Anne Boleyn's fate was determined before her trial on May 15, 1536
Anne Boleyn's fate was determined before her trial on May 15, 1536

A Verdict Already Determined

The trial of Anne and George didn’t happen until May 15 but the verdict was already determined. George was up first and found guilty. This automatically meant that Anne would be found guilty. Nothing she said would be taken into account.

In fact, the jury were made up of men who had reason to find George and Anne guilty of treason, adultery and incest. Most were men who wanted to get back in favour with King Henry or owed him money. Others owed other important people money or were power hungry, such as the defendants’ uncle, Sir Thomas Howard. They knew that the guilty verdict was everything that Henry VIII wanted and they were going to give him that.

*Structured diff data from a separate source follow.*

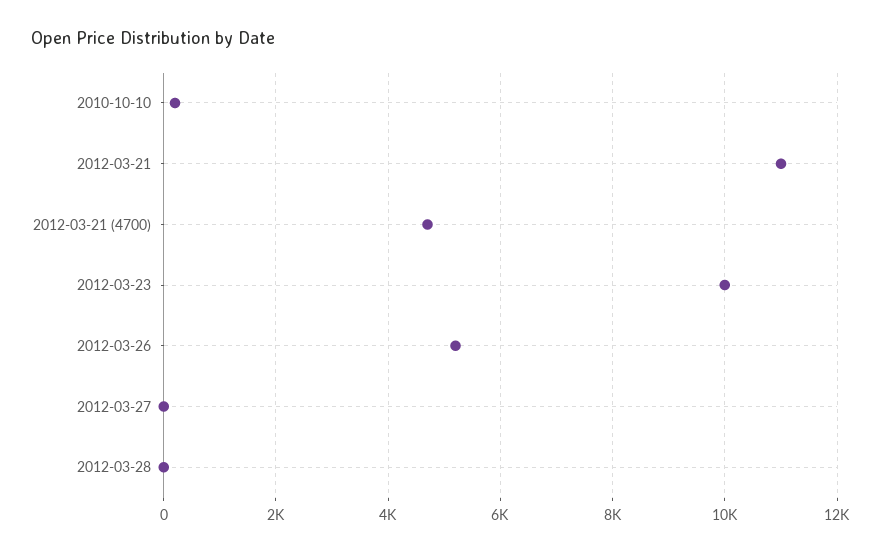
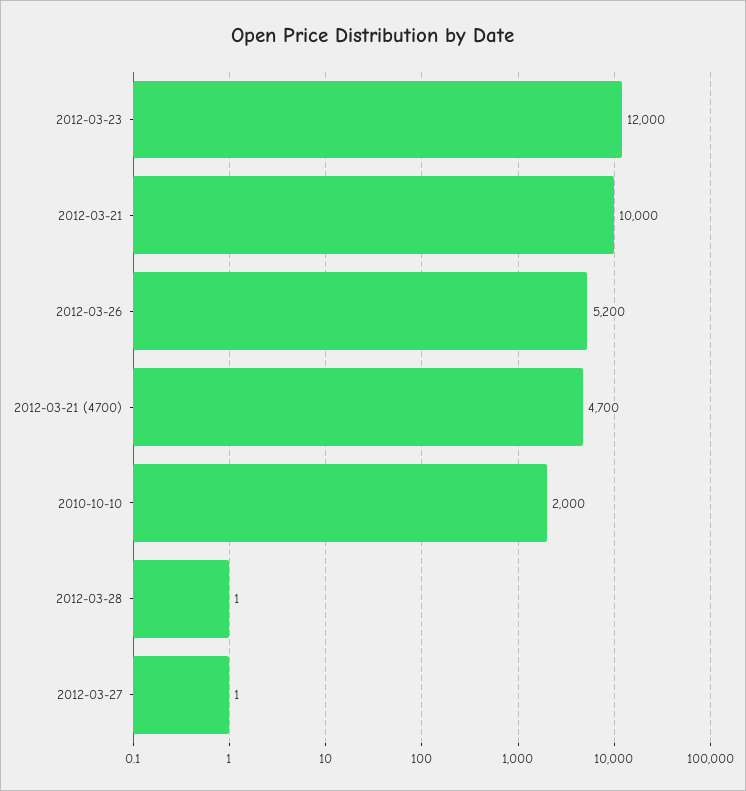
  {
-   "2010-10-10": 200,
+   "2010-10-10": 2000,
-   "2012-03-21": 11000,
+   "2012-03-21": 10000,
    "2012-03-21 (4700)": 4700,
-   "2012-03-23": 10000,
+   "2012-03-23": 12000,
    "2012-03-26": 5200,
    "2012-03-27": 1,
    "2012-03-28": 1
  }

George was executed two days later but Anne’s execution was delayed until May 19.

The first time was due to the crowds who didn’t want to see Queen Anne executed. While she was seen as a home-wrecker and mistress at the start of the marriage, she became a favoured Queen with the English people because of her charitable nature; another reason why Thomas Cromwell wanted to remove her from power.

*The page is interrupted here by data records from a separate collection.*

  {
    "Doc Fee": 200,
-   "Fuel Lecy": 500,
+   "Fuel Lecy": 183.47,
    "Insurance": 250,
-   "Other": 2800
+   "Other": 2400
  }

The second time was because her executioner was delayed. Anne was to be beheaded by sword – the French form of executions – because of the time that she had spent in France. Henry VIII would have had to send for the executioner the week before her execution. Considering it was supposed to take place a couple of days before, he would have been ordered a week before the trial.

There was no chance that Anne Boleyn could have been found innocent. King Henry had decided that she was guilty and that she was going to die. Back then, whatever the King wanted happened, whether it was fair or not.